Parodius Da! delivers a different take on game music.
Reader review by TerraEpon
Most any fan of Konami games knows about the excellent 2D shooters they have put out over the years. From Gradius to Salamander (Life Force) to Axelay, Konami has always been able to make fun and rewarding shooters - all accompanied by excellent music. Unfortunately, gamers in America were shut out of what in my opinion is the best Konami shooter series of them all - Parodius. The reason for the very odd name is that the games are a PAROdy of graDIUS... in more than one way. Besides having the same excellent gameplay, the series also features lots of Gradius tunes in wacky form. However, what the series is best known for musically is its excellent parodies of classical music.
"Parodius Da!" is the first Parodius game, released in the arcades in 1990, which this soundtrack is based upon. In 1997, Konami generously re-released a number of their older soundtracks, and this one was among them.
The soundtrack to Parodius Da! is probably not quite like anything you've heard before from a game music CD, baring the others in the series. Like most any shooter, there's stage music and boss music, and a few other things like opening and ending. True to Gradius form, Parodius also features "power up" tunes, the music played at the beginning of each stage in the space part, before that actual stage proper begins. Parodius Da! features four such tunes, tracks 5, 12, 18, and 23, each one corresponding to the four selectable characters in the game. All are newly composed for the game, however the opening part of Twinbee's theme is the same as the fanfare in the Twinbee games. Gradius music itself is also found in the soundtrack. Two of the boss themes, tracks 11 and 27, are nicely remixed versions of Gradius boss themes. Also, the final stage's music, track 26, corresponds to the final stage's music from Gradius.

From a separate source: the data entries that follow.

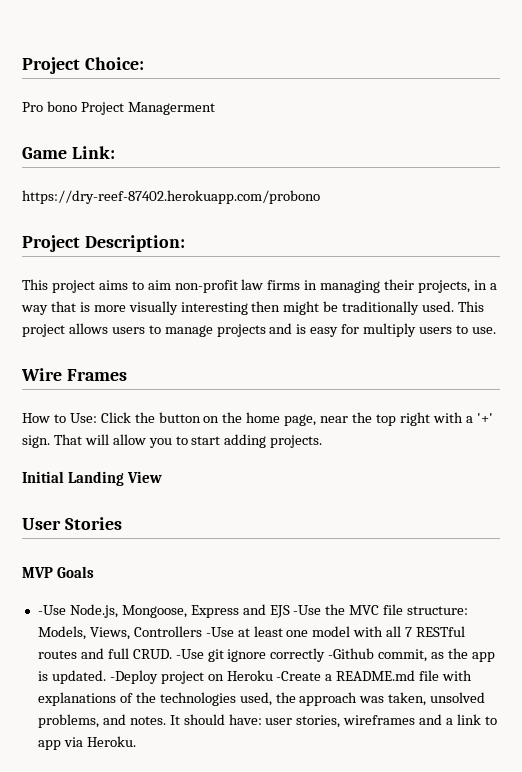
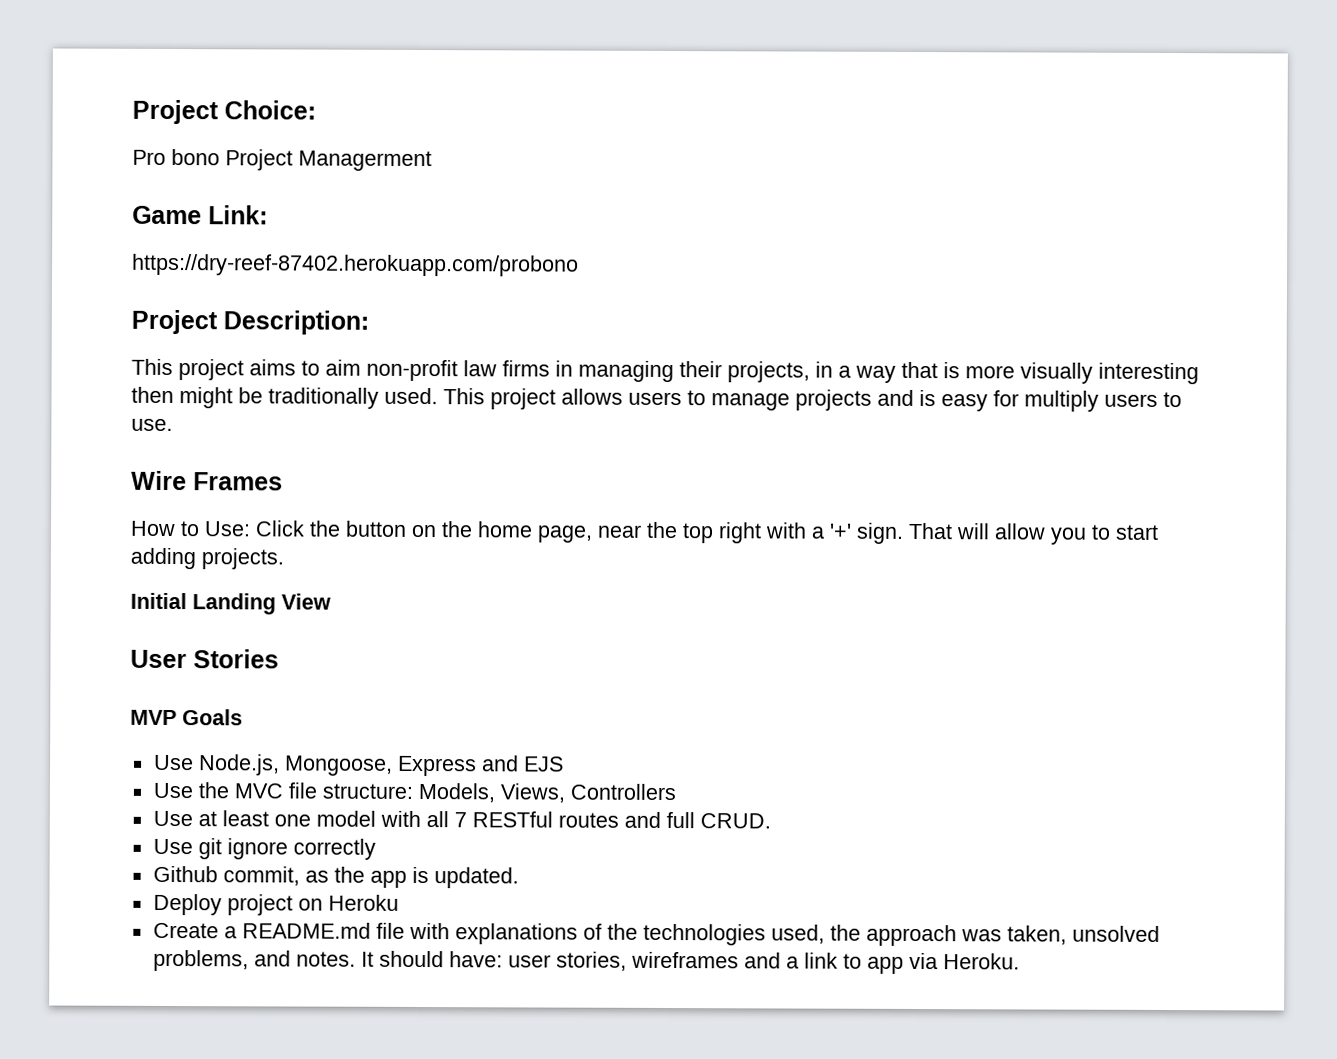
[37,605,66,615] -Use -> [153,754,194,771] Use
[293,605,322,615] -Use -> [152,782,193,799] // Use
[205,627,234,637] -Use -> [152,810,193,827] // Use
[175,649,204,659] -Use -> [152,838,193,855] // Use
[328,648,375,659] -Github -> [152,865,218,883] // Github
[109,670,158,684] -Deploy -> [152,893,222,916] // Deploy
[276,671,322,681] -Create -> [152,922,219,939] // Create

All this, however, is really just icing on the cake to the main highlight - the wacky remixes of classical music favorites. There's a lot of well known and not so well known music, all played back with silly instruments, great bass rifts, and a lot of percussion. Included among the pieces are Tchaikovsky's "Piano Concerto #1" and some music from his ballets Swan Lake and the Nutcracker, "Sabre Dance" by Khatchaturian, "Under the Double Eagle March" by JF Wagner, "Farandole" by Bizet, "Thunder and Lightning Polka" by Johann Strauss Jr., "Flight of the BumbleBee" by Rimsky-Korsakov, "William Tell Overture" by Rossini, "Can-Can" by Offenbach, and "Night on Bald Mountain" by Grieg. Much of the time, more than one of these themes is weaved in and out masterfully and wonderfully.
Also included on the soundtrack are a couple bonus tracks. The first track seems to be a sort of mood track, not related to the music in the game, but rather just to set the "space" mood. Another is track 34, a very well done (and humorous) medley of music from the game. Next, on track 35 is a very pretty bell-synth version of "Waltz of the Flowers" from the Nutcracker (one of the three pieces from this ballet featured in the game). I always love hearing some of my favorite tunes done in new ways, and this is a pleasure to listen to. The final track is a sound effects collection.
While the music of the game is incredibly good, unfortunately the sound quality lacks. Being an arcade game from 1990, the instruments all have a very pinched feel and don't sound real at all. Luckily Konami uses this to its advantage; however, sometimes the sound gets on my nerves, especially after listening to music from other games in the series.
Overall, this soundtrack is a good buy. While it is in my opinion the weakest in the series, it's still excellent in its own right, and it's now very cheap. Weather or not you've played the game, it's a refreshing change from the epic music of RPGs or the seriousness of other shooters.